> [TEXTO PROPORCIONADO]:
_ _ _

¿Malos Tiempos para la Lírica? Puede...

Golpes Bajos
ya nos advirtió de ello con esa fabulosa canción que siempre formará parte de nuestra mejor herencia musical. También el poeta Bertolt Brecht, cuyo lúcido poema Schlechte Zeit für Lyrik (Malos Tiempos para la Lírica) reflexionaba -cien años atrás- sobre cómo él y su entorno vivían cada vez más acorralados...
Pero ¿y hoy? ¿Acaso no estamos ahora -igual que entonces- cada vez más cercados en demasiados aspectos? Y con respecto a la Literatura ¿realmente nos quieren hacer creer que su capacidad de nombrar lo inombrable del modo más conciso resulta innecesaria? ¿O no resulta escandaloso cómo se margina a la Lírica en particular, cuya incisiva sagacidad puede despertar la capacidad crítica de quién la lee?
Bajo el endeble argumento de que la lírica no merece ser fomentada porque no produce suficientes lectores..., se contrapone la evidencia de que precisamente la Lírica Clásica, incluso en esta mercantilizada civilización, sigue siendo capaz de remover nuestras conciencias y de educar nuestra reflexión hasta el punto de llevarnos a (re)plantear algunos de nuestros enquistados comportamientos. De modo que, por mucho que quieran silenciar la importancia del Arte, de la Cultura, de la Filosofía, de la Literatura en general o de la lírica en particular... ¡No deberíamos olvidar cuánto pueden apuntalar nuestra sociedad!
Y ésta es la razón por la que existe este blog: para reivindicar su importancia y contribuir a su divulgación.

Miriam Dauster (poetryandmore)


Los destellos del oro siempre producen ceguera... Da igual dónde, da igual cuándo…

Prólogo para El oro de Cajamarca (J.Wassermann)

El oro de Cajamarca narra hechos históricos, acciones realizadas por nuestros antepasados los conquistadores españoles, sobre cuyos cimientos nos paseamos hoy, y de los cuales, por lo menos en parte, deberíamos avergonzarnos… o, como mínimo, seguir cuestionándolos… porque lo de no repetirlos, ya nos ha demostrado la Historia que no es posible… Podemos, eso sí, insistir en la plena vigencia de este relato histórico, cuyo argumento gira en torno a tres ejes temáticos tristemente vinculados: la sinrazón de la fe, la demagogia del nacionalismo y, especialmente, la obsesión por el oro.

_ _ _

> [INFORMACIÓN PROPORCIONADA]:
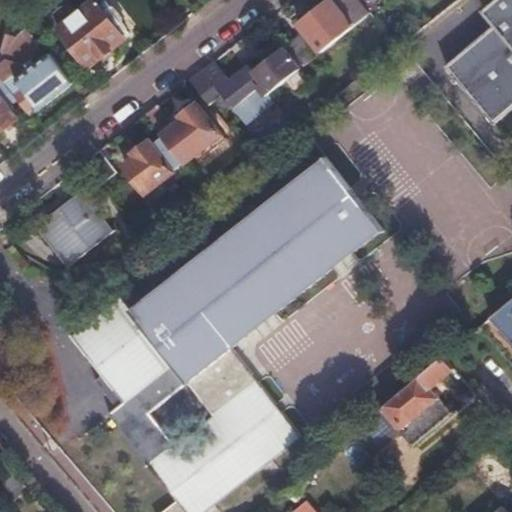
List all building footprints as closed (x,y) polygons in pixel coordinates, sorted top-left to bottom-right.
[(330,0),(298,25),(320,53),(352,28),(370,14),(359,0),(330,0)] [(444,65),(491,125),(511,107),(511,0),(489,0),(481,7),(495,25),(444,65)] [(61,29),(91,68),(127,40),(122,34),(127,31),(123,24),(125,18),(119,11),(113,11),(106,2),(101,7),(97,1),(61,29)] [(304,66),(314,58),(298,37),(287,45),(304,66)] [(190,79),(209,104),(220,98),(243,128),(270,107),(264,99),(298,71),(282,51),(256,70),(252,65),(232,81),(215,59),(212,61),(201,70),(190,79)] [(24,90),(16,96),(22,103),(28,111),(36,104),(41,110),(74,84),(51,55),(43,62),(39,57),(14,76),(24,90)] [(16,96),(0,75),(0,133),(22,118),(15,109),(22,103),(16,96)] [(28,111),(32,117),(41,110),(36,104),(28,111)] [(164,138),(183,161),(219,134),(197,106),(177,122),(180,125),(174,130),(155,106),(147,112),(167,136),(164,138)] [(172,170),(183,161),(164,138),(163,137),(153,144),(151,141),(135,153),(138,157),(126,166),(145,191),(172,170)] [(100,149),(83,162),(101,185),(118,172),(100,149)] [(109,412),(177,500),(163,511),(205,511),(302,435),(233,345),(381,229),(325,156),(131,309),(122,297),(72,337),(123,401),(109,412)] [(38,224),(69,264),(111,231),(80,191),(38,224)] [(511,297),(491,315),(511,339),(511,297)] [(428,393),(455,370),(442,355),(351,432),(372,455),(396,434),(411,450),(420,441),(449,416),(428,393)] [(16,470),(0,484),(0,490),(7,499),(27,483),(16,470)] [(297,511),(322,511),(311,498),(296,510),(297,511)]
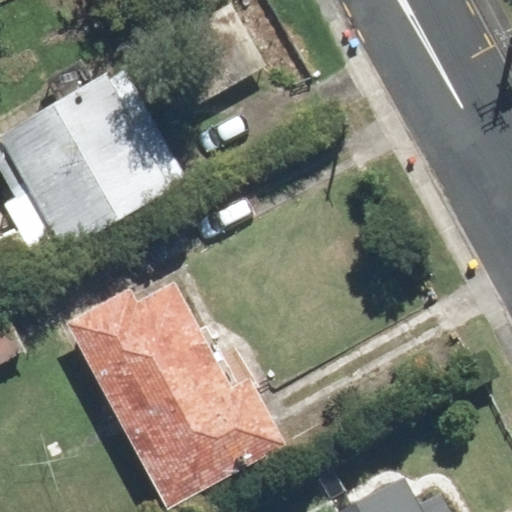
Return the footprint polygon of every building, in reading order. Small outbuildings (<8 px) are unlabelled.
[(263,69),(228,4),(159,41),(193,105),(263,69)] [(185,190),(120,69),(0,132),(0,168),(14,195),(0,202),(0,203),(36,270),(185,190)] [(168,269),(62,323),(159,511),(165,511),(283,451),(243,374),(227,383),(168,269)] [(1,308),(0,308),(0,368),(25,356),(1,308)] [(443,511),(433,494),(411,506),(398,481),(343,511),(443,511)]
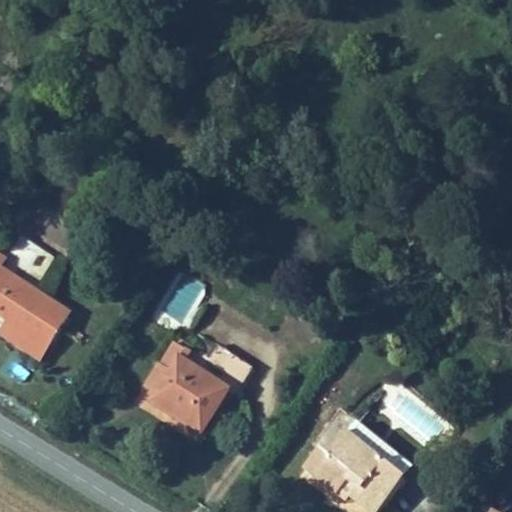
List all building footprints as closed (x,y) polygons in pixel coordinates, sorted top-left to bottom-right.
[(0,333),(24,347),(38,322),(15,307),(24,295),(0,280),(0,333)] [(24,295),(15,307),(38,322),(45,307),(24,295)] [(146,365),(129,393),(151,406),(177,422),(204,375),(213,381),(232,350),(193,326),(174,358),(156,346),(159,340),(146,332),(131,356),(146,365)] [(394,441),(335,399),(312,436),(300,427),(283,454),(319,477),(324,468),(362,494),(394,441)] [(500,511),(502,511),(480,496),(468,511),(500,511)]
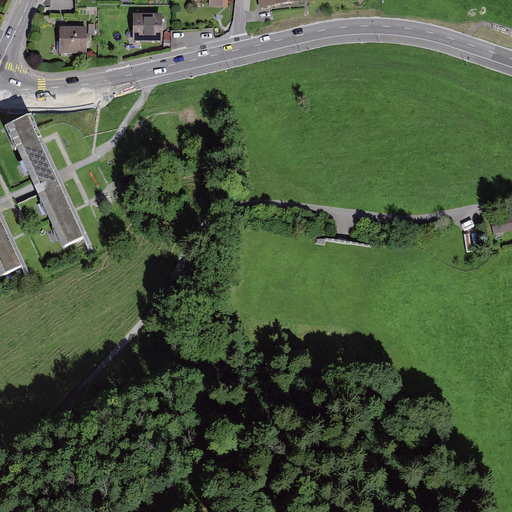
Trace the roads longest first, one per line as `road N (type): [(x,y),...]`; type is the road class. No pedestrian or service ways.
road 1 (track): [(511,203),(396,227),(262,208),(213,220),(186,246),(162,299),(103,372),(0,473)]
road 2 (tertiary): [(1,86),(82,85),(344,27),(436,34),(511,59)]
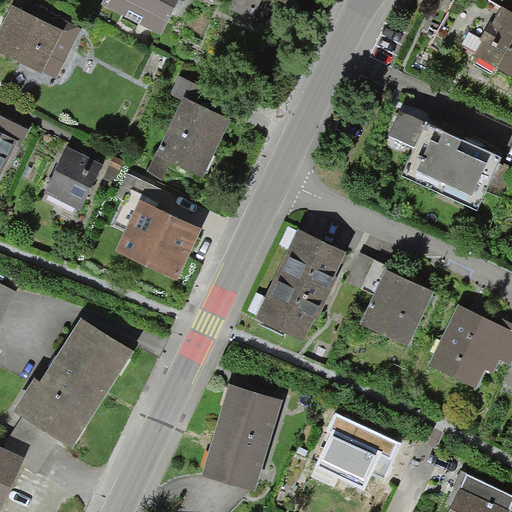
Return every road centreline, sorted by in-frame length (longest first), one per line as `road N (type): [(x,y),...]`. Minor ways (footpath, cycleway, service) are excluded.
road 1 (residential): [(273,173),(121,511)]
road 2 (residential): [(273,173),(511,285)]
road 3 (residential): [(367,0),(273,173)]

_ _ _

> [TAREAS A REALIZAR]:
1 – En el texto sobre la lírica, cambia "fabulosa" por "magnífica" y transcribe el fragmento que comienza en "Golpes Bajos" y termina en "quién la lee?".
2 – Prosigue el texto sobre la lírica a partir de su última oración.
Los ítems no guardan relación alguna con el texto sobre la lírica.

> [RESPUESTAS A TAREAS]:
1 –
Golpes Bajos
ya nos advirtió de ello con esa magnífica canción que siempre formará parte de nuestra mejor herencia musical. También el poeta Bertolt Brecht, cuyo lúcido poema Schlechte Zeit für Lyrik (Malos Tiempos para la Lírica) reflexionaba -cien años atrás- sobre cómo él y su entorno vivían cada vez más acorralados...
Pero ¿y hoy? ¿Acaso no estamos ahora -igual que entonces- cada vez más cercados en demasiados aspectos? Y con respecto a la Literatura ¿realmente nos quieren hacer creer que su capacidad de nombrar lo inombrable del modo más conciso resulta innecesaria? ¿O no resulta escandaloso cómo se margina a la Lírica en particular, cuya incisiva sagacidad puede despertar la capacidad crítica de quién la lee?

2 –
El tema histórico ha sido fuente permanente de relatos literarios. El término istoria es utilizado, ya en el siglo v a.C., por Herodoto para designar hechos adquiridos por observación; o también por Tácito para describir los acontecimientos presenciados u oídos por él; esta noción se mantiene prácticamente durante toda la Edad Media; sin embargo, a partir del Renacimiento se va afirmando la idea de que hay otra vía de conocimiento del pasado: la investigación de las huellas que los acontecimientos han dejado y que subsisten en el presente. Durante el Romanticismo, en cambio, responde a un deseo de evasión, de refugio en el pasado por el rechazo de un presente ingrato; o, por ejemplo, en la literatura hispanoamericana del XIX, aparece una notable producción de novelas históricas, muchas de ellas, escritas con propósito didáctico en defensa de la cultura indígena [1]. Y aunque quizás éste no fuera el único fin de El Oro de Cajamarca, sí coincide con esa prosa en la intención de restituir la memoria histórica de una sociedad que, en muchos aspectos, estaba muy por encima de los que la saquearon.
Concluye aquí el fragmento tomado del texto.